Think of the following sonnet as a challenge to mankind standing on the verge of the industrial revolution, or rather crossing a continental divide, on one side of which you have people who can feel the wind as they work, and hear the trilling of the birds or the rush of the sea-waves in the distance, and who feel it not as a pretty thing, not as an opportunity for a nice picture, but as the ordinary setting for their lives. On the other side, the gray soot-spewing mills of a mushroom of a city, like Dickens’ Coketown, in the novel Hard Times, where a man is not a man but a “hand,” and where the schoolmaster, in his steam-boiler of an imagination, calls out, “Facts, facts, facts! Teach these children nothing but facts!” Dickens is at pains to show us that Coketown is a moral outrage on the imagination and the humanity of man – and it needs more than an amelioration of working conditions to mitigate the harm. And that is Wordsworth’s point too.
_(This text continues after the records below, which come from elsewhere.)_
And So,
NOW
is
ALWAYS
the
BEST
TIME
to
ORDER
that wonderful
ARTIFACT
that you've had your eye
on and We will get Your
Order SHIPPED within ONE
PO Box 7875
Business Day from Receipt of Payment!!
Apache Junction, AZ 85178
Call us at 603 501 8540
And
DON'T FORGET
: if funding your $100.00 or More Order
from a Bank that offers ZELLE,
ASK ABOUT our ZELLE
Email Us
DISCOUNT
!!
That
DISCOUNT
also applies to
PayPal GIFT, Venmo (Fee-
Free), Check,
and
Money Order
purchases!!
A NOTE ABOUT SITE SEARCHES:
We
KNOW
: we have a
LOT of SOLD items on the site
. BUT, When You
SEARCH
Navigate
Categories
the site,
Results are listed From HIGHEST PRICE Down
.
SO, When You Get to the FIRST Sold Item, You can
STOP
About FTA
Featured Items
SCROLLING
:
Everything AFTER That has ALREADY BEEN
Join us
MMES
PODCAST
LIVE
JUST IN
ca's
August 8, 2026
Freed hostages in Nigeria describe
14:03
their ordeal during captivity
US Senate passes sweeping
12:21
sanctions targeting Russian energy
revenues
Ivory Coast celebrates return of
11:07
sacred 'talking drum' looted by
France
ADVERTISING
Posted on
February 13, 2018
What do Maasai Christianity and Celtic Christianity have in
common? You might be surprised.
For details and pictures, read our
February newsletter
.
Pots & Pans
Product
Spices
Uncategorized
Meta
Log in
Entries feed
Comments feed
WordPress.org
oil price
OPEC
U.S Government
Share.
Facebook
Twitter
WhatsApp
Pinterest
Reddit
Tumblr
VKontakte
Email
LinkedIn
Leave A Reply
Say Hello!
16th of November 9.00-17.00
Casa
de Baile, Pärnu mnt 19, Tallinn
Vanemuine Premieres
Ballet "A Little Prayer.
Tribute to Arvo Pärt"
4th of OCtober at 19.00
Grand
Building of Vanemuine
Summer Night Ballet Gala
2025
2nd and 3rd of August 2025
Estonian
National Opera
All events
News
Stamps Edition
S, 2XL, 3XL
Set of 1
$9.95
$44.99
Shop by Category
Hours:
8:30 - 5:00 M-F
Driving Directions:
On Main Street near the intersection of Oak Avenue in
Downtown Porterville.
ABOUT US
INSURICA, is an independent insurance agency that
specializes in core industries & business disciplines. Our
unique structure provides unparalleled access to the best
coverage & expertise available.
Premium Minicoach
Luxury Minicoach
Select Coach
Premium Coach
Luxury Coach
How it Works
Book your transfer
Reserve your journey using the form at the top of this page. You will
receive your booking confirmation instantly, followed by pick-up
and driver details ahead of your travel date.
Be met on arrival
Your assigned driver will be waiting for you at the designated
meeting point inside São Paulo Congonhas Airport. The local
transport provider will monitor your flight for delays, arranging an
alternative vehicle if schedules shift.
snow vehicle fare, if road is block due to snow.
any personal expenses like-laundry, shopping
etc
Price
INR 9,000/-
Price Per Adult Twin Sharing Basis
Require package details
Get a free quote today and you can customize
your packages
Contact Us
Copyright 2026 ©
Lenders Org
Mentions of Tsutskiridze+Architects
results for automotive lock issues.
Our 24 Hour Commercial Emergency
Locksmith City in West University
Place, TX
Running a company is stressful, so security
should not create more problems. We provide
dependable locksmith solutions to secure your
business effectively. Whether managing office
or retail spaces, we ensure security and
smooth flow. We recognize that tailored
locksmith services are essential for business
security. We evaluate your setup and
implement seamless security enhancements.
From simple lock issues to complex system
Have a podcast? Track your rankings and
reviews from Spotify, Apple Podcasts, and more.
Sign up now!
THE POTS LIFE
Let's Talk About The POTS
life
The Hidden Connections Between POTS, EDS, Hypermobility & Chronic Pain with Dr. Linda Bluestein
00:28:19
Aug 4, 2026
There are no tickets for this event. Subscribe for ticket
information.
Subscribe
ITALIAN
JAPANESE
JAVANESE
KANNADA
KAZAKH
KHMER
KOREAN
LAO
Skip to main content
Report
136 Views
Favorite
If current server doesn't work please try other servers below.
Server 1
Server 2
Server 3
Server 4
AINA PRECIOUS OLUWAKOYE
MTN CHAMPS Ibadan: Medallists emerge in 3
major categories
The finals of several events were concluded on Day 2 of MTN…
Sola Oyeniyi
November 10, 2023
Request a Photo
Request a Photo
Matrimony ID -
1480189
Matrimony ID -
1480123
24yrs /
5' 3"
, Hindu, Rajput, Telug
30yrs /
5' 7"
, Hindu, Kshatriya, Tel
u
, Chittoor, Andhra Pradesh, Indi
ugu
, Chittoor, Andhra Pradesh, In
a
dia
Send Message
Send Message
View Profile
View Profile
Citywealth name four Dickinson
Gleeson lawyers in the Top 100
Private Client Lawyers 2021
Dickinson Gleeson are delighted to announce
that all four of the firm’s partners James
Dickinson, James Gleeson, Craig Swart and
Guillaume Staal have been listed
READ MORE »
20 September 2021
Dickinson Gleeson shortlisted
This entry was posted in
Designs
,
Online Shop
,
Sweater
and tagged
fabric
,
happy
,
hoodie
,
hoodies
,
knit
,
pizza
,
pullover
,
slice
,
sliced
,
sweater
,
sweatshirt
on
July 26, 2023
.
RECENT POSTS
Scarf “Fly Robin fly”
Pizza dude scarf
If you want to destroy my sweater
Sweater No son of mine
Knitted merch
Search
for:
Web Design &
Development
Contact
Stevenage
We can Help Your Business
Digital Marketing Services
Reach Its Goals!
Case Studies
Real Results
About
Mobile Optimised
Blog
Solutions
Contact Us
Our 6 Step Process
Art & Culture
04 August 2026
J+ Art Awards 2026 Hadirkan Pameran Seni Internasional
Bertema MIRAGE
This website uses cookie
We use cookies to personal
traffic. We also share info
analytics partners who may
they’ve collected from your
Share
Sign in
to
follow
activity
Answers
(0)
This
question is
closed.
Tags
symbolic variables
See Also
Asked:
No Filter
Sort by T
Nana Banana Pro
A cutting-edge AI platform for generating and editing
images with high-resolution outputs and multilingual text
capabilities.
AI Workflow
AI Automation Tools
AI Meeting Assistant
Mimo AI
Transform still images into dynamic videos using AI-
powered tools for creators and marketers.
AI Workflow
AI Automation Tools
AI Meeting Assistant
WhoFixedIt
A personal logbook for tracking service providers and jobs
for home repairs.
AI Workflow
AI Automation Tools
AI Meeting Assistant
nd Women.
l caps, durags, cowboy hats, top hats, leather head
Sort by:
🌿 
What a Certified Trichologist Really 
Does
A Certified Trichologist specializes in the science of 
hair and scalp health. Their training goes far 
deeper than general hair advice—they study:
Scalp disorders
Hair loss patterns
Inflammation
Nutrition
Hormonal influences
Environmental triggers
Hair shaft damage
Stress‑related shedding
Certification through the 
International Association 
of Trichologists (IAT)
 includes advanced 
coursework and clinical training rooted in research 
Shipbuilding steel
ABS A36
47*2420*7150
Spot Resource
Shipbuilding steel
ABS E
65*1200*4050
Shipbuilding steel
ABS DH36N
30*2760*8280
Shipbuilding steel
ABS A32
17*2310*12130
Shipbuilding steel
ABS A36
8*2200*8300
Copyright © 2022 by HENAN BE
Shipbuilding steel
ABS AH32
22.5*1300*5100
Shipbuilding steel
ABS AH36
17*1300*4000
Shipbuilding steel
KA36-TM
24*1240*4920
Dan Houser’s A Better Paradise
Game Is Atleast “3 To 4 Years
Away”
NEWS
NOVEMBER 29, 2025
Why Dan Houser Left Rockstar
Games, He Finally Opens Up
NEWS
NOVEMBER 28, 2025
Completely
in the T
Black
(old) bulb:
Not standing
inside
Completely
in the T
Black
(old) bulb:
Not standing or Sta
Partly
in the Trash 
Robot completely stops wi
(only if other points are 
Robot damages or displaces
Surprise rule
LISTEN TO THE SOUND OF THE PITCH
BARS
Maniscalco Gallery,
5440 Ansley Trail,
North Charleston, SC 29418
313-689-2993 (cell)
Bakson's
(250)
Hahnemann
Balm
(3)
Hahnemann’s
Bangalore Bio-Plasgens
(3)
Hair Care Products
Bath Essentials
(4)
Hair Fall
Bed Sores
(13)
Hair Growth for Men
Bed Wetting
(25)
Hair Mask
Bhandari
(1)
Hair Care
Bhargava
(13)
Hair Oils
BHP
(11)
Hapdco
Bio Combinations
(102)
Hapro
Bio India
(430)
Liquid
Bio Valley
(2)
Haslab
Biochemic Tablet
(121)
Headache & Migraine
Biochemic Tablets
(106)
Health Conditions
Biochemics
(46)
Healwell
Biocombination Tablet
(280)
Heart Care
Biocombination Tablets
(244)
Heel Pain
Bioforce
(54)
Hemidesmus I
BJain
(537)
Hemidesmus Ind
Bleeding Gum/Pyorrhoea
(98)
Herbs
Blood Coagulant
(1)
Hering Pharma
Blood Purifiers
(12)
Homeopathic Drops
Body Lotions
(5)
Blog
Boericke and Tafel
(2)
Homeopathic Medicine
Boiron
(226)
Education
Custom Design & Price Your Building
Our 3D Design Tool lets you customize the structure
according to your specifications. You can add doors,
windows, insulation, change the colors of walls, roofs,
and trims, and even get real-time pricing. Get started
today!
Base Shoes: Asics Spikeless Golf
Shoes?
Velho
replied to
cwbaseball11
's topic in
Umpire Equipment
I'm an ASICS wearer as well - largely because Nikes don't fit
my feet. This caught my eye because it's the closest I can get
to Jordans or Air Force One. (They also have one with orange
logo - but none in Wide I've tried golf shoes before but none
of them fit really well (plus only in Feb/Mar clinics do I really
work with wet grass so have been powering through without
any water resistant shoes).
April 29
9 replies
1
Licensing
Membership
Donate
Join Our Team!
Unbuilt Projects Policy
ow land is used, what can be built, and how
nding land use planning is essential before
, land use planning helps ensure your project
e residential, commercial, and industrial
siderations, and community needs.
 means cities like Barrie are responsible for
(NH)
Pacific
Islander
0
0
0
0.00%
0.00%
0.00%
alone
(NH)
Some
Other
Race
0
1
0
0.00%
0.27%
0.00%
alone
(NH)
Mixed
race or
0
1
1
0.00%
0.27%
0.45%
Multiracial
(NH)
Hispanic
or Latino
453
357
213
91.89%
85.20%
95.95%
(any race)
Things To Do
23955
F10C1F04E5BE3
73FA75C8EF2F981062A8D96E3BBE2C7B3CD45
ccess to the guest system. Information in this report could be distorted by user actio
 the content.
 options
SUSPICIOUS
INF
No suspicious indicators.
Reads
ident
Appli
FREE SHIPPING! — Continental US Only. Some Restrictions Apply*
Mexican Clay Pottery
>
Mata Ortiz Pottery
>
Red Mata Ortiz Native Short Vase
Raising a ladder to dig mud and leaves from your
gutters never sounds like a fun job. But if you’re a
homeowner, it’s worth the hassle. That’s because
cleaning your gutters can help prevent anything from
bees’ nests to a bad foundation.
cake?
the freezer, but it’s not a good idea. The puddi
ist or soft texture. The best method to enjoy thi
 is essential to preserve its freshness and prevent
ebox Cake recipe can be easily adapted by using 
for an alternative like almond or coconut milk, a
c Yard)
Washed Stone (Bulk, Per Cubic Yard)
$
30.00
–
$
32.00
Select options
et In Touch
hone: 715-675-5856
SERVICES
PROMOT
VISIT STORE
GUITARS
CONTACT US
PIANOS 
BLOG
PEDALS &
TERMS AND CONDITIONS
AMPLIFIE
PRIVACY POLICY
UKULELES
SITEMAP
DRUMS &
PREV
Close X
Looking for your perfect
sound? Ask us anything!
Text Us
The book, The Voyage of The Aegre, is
He does not indulge in the dilettante’s tiptoeing through the tulips. Nature for him is emphatically not an object of a tourist’s curiosity, or something to use to keep the boredom away. It is a world of mystery, even a kind of holy dread. Our problem is that “the world is too much with us,” and here it does seem that Wordsworth has in mind the warnings of Scripture, that if we stand with Christ, the “world,” not the beautiful cosmos God created, but the dull or the frantic pursuit of wealth, pleasure, power, prestige, and rank, will hate us. The poet Hopkins will say that “the world is charged with the grandeur of God,” but that electrical flame, that brooding of the Spirit over the bend of the dawn, persists despite man’s attempts to smudge it or snuff it out. But here, Wordsworth says that if he had to choose between being a modern man who is alien to the impulse of the divine in the creation around us, and being a pagan of old, before the advent of rationalist philosophy, who could feel the presence of a nymph in every rushing stream, and hear the sea-god Triton sounding his horn from the deep and dark waves, he would choose to be that pagan every time.
Those are not the only choices – obviously, and Wordsworth knows it. But he issues the challenge anyway, and he is earnest about it. Let us heed his call, and learn again how to cry out with the psalmist, “O Lord, our Lord, how excellent is thy name in all the earth!”
The world is too much with us; late and soon, Getting and spending, we lay waste our powers; Little we see in Nature that is ours; We have given our hearts away, a sordid boon! This Sea that bares her bosom to the moon, The winds that will be howling at all hours, And are up-gathered now like sleeping flowers, For this, for everything, we are out of tune; It moves us not.—Great God! I'd rather be A pagan suckled in a creed outworn; So might I, standing on this pleasant lea, Have glimpses that would make me less forlorn; Have sight of Proteus rising from the sea, Or hear old Triton blow his wreathèd horn.